Glass Workshops at Penland
Penland offers 1 to 8-week workshops taught by visiting instructors in our well-equipped studios. Class topics include glass blowing, flameworking, glass sculpture, cold working, casting, fusing, and more. Workshops are open to serious students of all levels unless specified in course description; beginners welcome.
GLASS SHORT SESSION
September 25 – 30, 2022
(Four studio days)
One and Done
This workshop is about making glass objects with single-use, hot blow molds, using a mold-making process similar to traditional lost-wax casting. We’ll create wax compositions by direct carving and/or pouring wax into molds. The waxes will be invested into traditional plaster/silica mix. The resulting molds will be steamed out and heated up. Then we’ll gather, color, and shape glass in the hot shop and blow it into the preheated molds. As compared to traditional kiln casting, this process requires less cooling time and offers more color options. The only requirement is a drive to explore, experiment, and expand; no glass experience needed. All levels. This workshop will use several parts of the glass studio. It is not a glassblowing workshop.

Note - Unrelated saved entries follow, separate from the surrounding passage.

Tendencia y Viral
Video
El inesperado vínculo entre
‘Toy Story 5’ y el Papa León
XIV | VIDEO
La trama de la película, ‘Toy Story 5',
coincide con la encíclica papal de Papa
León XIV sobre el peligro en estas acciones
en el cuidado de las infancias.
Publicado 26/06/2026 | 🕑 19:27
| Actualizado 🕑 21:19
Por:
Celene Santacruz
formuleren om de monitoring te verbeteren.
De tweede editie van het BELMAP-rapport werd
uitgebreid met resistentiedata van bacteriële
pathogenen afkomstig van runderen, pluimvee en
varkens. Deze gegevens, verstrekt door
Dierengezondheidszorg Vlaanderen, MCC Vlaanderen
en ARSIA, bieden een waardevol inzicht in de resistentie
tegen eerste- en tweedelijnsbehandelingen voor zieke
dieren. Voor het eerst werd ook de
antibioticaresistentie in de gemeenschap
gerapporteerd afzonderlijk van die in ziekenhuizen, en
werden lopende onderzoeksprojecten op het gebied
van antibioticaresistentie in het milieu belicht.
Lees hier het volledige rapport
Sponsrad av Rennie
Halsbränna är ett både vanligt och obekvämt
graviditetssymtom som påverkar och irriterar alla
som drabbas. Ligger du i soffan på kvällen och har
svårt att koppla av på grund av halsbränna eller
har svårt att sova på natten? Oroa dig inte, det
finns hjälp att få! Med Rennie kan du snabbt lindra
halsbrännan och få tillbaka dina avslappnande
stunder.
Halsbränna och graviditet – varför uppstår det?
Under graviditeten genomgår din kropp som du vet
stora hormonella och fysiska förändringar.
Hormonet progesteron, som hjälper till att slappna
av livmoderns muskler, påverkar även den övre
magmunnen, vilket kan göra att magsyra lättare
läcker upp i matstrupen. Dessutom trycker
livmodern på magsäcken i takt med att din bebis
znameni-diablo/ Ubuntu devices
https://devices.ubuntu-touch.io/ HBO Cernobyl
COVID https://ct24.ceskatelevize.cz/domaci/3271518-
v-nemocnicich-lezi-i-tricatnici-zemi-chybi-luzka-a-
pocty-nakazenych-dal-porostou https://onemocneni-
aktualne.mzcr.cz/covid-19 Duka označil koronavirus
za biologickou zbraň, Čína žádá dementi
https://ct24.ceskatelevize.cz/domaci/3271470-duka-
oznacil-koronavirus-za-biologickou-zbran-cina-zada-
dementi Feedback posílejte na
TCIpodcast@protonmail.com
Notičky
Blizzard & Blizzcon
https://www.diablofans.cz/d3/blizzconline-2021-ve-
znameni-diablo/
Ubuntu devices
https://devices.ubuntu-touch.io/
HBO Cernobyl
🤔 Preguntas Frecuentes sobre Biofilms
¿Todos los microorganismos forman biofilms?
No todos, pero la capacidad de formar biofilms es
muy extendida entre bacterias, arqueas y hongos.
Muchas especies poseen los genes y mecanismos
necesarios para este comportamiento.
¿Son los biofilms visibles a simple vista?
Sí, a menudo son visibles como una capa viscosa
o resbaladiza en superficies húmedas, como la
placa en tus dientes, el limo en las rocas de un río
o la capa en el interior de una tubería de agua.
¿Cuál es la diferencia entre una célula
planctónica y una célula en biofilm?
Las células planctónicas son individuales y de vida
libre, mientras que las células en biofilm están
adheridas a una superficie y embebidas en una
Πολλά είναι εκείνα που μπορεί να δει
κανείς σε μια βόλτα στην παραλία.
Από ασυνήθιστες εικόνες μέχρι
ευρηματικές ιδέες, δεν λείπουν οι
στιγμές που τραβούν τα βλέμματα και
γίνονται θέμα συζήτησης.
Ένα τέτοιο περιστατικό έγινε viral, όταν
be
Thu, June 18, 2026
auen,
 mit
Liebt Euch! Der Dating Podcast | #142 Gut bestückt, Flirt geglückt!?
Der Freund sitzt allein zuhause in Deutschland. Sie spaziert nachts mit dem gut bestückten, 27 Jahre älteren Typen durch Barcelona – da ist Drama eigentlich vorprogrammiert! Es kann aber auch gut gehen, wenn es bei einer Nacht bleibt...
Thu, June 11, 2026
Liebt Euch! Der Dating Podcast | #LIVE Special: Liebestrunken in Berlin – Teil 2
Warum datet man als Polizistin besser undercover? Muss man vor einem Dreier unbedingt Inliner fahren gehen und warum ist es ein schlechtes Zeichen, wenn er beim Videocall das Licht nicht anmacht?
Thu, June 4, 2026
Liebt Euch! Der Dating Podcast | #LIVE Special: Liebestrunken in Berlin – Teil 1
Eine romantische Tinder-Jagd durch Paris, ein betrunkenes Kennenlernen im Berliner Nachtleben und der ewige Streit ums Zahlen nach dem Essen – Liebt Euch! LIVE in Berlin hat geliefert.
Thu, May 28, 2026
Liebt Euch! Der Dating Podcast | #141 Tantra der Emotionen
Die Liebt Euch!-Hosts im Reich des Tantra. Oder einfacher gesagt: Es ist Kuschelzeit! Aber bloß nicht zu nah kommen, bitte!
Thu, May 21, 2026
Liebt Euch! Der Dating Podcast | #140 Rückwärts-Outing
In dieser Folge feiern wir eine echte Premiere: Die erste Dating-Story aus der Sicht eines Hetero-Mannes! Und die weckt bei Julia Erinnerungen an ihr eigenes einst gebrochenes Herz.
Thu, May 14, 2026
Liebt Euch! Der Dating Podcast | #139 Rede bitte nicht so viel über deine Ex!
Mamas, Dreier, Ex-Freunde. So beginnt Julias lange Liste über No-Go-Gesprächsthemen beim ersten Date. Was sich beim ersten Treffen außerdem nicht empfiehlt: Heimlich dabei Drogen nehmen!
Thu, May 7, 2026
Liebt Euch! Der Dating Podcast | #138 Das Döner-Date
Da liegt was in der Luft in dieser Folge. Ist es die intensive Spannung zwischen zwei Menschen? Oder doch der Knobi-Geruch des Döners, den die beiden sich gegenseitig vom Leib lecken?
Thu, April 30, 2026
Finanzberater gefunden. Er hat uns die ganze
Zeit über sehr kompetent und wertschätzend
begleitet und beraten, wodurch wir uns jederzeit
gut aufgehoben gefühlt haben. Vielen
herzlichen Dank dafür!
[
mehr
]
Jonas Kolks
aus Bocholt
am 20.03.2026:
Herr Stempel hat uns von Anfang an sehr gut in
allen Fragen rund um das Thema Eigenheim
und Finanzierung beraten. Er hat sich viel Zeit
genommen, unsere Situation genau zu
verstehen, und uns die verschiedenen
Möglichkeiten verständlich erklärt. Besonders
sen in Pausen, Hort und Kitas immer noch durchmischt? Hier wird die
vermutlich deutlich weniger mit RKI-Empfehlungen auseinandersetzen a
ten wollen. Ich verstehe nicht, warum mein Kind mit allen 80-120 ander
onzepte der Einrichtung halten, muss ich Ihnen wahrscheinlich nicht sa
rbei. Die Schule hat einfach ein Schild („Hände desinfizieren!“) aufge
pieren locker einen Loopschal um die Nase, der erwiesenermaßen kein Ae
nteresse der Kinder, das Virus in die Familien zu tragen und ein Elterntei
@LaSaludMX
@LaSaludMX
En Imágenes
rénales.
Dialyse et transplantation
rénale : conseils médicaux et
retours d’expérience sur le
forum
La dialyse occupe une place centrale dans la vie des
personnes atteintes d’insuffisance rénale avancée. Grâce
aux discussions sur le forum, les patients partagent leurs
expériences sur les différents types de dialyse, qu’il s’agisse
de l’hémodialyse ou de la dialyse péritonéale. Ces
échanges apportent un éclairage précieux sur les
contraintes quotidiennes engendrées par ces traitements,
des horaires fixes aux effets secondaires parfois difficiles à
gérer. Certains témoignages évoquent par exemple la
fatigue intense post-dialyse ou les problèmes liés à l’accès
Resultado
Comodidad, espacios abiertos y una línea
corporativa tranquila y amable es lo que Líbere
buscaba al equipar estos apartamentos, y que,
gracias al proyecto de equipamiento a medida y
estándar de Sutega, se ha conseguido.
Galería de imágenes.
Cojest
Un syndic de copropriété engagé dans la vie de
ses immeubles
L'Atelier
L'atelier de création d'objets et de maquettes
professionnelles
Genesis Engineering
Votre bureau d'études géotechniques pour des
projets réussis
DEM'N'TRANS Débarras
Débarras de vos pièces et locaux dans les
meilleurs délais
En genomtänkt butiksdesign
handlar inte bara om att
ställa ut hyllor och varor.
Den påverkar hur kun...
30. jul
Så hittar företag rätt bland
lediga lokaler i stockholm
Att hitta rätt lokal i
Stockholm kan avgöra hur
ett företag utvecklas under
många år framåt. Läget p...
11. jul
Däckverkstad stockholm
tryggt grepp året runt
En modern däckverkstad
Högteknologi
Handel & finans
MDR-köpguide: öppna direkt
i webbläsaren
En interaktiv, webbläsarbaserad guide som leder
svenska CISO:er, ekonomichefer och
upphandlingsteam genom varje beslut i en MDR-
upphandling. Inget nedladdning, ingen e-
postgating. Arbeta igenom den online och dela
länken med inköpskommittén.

Studio artist; teaching: Arizona State University, The Studio at Corning (NY), Arrowmont (TN), Bezalel Academy of Art (Israel), The Glass Furnace (Turkey), UrbanGlass (NYC), Pittsburgh Glass Center, Penland; work shown in more than 100 exhibitions including Museo Gallery (WA), SOFA Chicago, Tacoma Museum of Glass (WA); representation: Habatat Galleries (FL, MI), Kittrell-Riffkind Gallery (TX), Vetri Gallery (Seattle), Raven Gallery (CO).
GLASS FALL CONCENTRATION
October 2 – November 11, 2022
This intensive workshop is an opportunity to learn about the materiality of glass and how to express yourself through the material. Explore what it is about glass that fascinates you and learn more about yourself and what you and the material have in common. We’ll cover many techniques including basic glassblowing, assemblage, color application, coldwork, sculpture techniques—from the bench to the cold shop. Traditional and nontraditional processes will help you access the expression that comes from a harmony between you and the material. All levels. Hot glass studio.
Studio artist; teaching: Nagoya University of Arts (Japan), Palomar College (CA), Anoka-Ramsey Community College (MN), California State University San Bernardino, Pilchuck (WA), Tulsa Glassblowing School (OK), Penland; residencies: Creative Glass Center of America (NJ), Southern Illinois University-Carbondale, Murano Residency (Italy), Duncan McClellan Gallery (FL), Residence Together (Sweden), Tacoma Museum of Glass (WA), Corning Museum of Glass (NY), Monterey GlassWorks (CA).
Glass Spring Concentration
March 5 – April 28, 2023 (8 Weeks)
Borosilicate Fieldnotes: The Explorer’s Notebook
A notebook is a license to explore the world: in this workshop we’ll explore and catalog ideas, methods, and structures in flameworked borosilicate glass. There will be a strong emphasis on daily hand-skill practice supplemented by drawing, reading, demonstrations, and slide shows. Students will learn techniques for solid structural flameworking along with building a strong foundation in making hollow, blown forms. All levels. Flameworking studio.
Studio artist; teaching: Pilchuck (WA), Bildwerk Frauenau (Germany), National College of Art and Design (Dublin), Pittsburgh Glass Center, UrbanGlass (NYC); residencies: Rosenberg Residency (MA), Tacoma Museum of Glass (WA), S12 (Bergan, Norway); collections: Tacoma Museum of Glass (WA), KODE (Bergen, Norway), Renwick Gallery (DC).
Glass – Spring Short Session
April 30 – May 5, 2023 (4 studio days)
How do you form hot molten glass into a desired shape? This workshop will help you understand how glass moves and behaves. You will be guided through the needed heats and how and when to tool the glass. With an emphasis on basic shapes, we’ll cover steps such as gathering, marvering, blowing, and tool use, and you’ll learn to combine them so your glass making will become more fluent. Teamwork and the importance of assisting will be predominant aspects of the workshop. Bring your ideas, sketches, and curiosity and be ready to shape glass. Advanced beginning level: students must have taken at least one glassblowing workshop.
Studio Artist; teaching: Alfred University/New York State College of Ceramics, Anoka-Ramsey Community College (MN), UrbanGlass (NY), Penland, Punahou School (HI); visiting artist: Ball State University (IN), Tavastia Vocational College (Finland), Mass College of Art (MA); exhibitions: Design Museum Nuutajärvi (Finland), Foreman Gallery (NY).